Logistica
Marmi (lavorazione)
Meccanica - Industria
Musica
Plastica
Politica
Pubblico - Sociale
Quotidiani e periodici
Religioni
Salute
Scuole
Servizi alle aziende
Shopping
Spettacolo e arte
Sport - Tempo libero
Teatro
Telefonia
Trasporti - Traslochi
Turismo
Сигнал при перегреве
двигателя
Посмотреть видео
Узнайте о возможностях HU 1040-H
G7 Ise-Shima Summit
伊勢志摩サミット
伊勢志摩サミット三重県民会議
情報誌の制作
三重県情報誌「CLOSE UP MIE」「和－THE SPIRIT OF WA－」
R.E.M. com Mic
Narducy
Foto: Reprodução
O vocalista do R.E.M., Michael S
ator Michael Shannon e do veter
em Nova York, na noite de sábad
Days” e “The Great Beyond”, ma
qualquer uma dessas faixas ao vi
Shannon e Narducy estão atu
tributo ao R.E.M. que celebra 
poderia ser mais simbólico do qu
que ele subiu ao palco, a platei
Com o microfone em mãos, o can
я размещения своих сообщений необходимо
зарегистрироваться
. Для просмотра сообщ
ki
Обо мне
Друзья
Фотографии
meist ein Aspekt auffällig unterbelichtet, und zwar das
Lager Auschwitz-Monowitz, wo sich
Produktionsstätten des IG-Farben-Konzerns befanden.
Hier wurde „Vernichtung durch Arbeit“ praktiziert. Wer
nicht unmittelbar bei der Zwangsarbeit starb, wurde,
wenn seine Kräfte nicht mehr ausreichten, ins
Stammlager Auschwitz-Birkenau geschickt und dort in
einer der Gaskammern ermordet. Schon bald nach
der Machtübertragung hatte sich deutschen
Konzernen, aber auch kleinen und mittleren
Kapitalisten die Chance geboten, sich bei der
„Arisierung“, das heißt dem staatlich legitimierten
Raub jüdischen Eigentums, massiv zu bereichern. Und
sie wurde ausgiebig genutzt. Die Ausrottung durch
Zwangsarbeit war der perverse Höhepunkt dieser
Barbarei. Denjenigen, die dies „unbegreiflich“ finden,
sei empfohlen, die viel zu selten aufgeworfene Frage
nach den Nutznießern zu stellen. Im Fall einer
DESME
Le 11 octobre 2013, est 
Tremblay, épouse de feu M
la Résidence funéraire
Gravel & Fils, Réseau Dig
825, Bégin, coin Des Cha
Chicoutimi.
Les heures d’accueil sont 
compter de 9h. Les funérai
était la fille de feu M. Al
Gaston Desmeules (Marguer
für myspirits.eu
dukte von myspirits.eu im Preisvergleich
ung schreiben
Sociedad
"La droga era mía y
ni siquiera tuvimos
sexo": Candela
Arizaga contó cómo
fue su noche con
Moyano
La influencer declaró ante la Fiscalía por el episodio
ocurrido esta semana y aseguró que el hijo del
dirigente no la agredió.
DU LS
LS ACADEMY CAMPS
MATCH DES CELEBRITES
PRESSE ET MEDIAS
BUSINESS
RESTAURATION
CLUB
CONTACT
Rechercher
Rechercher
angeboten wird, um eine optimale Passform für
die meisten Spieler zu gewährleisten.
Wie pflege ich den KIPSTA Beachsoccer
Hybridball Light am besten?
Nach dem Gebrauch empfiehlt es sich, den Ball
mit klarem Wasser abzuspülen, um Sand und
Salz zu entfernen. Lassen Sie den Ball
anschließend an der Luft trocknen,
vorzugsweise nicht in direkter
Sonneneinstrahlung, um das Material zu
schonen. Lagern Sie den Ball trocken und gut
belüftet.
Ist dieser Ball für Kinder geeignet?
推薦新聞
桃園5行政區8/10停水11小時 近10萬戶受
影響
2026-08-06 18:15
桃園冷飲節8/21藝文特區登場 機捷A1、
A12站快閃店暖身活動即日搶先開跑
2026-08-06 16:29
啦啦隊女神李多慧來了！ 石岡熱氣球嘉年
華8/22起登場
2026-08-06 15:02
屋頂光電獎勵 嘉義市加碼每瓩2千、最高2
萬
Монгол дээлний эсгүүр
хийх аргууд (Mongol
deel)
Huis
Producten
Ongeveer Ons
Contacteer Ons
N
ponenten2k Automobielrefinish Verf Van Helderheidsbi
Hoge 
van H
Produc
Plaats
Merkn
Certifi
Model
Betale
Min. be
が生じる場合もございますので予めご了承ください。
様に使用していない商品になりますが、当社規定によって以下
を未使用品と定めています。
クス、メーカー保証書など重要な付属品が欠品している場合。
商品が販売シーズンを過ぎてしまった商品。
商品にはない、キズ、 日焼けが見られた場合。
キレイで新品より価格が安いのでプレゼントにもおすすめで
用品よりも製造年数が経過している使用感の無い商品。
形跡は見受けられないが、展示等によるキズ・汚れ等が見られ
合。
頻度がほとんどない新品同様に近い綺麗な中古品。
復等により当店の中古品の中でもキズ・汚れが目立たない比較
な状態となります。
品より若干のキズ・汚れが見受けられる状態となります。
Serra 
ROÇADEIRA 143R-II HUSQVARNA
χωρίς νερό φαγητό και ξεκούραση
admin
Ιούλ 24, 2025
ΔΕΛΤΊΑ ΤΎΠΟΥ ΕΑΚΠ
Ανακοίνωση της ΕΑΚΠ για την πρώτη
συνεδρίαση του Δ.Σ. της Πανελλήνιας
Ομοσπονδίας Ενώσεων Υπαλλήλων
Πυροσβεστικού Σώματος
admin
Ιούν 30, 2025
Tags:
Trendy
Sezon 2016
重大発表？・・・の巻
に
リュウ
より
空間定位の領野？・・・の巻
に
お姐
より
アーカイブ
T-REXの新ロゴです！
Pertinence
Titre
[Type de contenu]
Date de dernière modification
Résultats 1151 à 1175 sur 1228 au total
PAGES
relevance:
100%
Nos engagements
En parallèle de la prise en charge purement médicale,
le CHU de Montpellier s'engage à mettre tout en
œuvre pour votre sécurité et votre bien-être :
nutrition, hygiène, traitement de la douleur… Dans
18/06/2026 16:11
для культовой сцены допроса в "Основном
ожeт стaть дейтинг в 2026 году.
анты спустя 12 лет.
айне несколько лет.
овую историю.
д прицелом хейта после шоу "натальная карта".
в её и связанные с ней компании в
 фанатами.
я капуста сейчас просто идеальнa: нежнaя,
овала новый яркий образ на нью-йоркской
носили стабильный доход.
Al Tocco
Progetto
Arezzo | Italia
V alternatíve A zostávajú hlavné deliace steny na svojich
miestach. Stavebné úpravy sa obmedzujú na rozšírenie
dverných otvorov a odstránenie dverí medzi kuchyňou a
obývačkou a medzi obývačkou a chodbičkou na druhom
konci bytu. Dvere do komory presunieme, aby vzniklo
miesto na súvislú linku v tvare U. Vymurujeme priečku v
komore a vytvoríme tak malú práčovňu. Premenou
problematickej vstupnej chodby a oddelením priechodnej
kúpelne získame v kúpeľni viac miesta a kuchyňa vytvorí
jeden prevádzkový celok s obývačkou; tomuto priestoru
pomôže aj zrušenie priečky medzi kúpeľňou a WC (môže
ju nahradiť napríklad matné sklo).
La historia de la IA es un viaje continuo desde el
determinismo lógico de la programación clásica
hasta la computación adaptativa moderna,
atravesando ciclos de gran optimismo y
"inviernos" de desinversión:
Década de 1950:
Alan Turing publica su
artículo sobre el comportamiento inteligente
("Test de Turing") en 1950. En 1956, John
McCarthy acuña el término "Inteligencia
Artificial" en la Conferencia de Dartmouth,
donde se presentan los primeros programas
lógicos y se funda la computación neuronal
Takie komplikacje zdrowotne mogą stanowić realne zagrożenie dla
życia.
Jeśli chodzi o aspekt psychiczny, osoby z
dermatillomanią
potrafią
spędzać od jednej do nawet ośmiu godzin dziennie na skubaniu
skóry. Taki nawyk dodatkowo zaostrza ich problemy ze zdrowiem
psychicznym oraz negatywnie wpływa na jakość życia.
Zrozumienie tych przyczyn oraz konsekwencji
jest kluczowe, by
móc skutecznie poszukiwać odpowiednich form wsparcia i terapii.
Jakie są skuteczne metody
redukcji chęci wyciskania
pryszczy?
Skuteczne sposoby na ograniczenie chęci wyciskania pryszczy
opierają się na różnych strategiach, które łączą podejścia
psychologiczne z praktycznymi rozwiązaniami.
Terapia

Task prompt:
Copy every line of the material above that contains the string "życia". Case counts.

Task result:
życia.
psychicznym oraz negatywnie wpływa na jakość życia.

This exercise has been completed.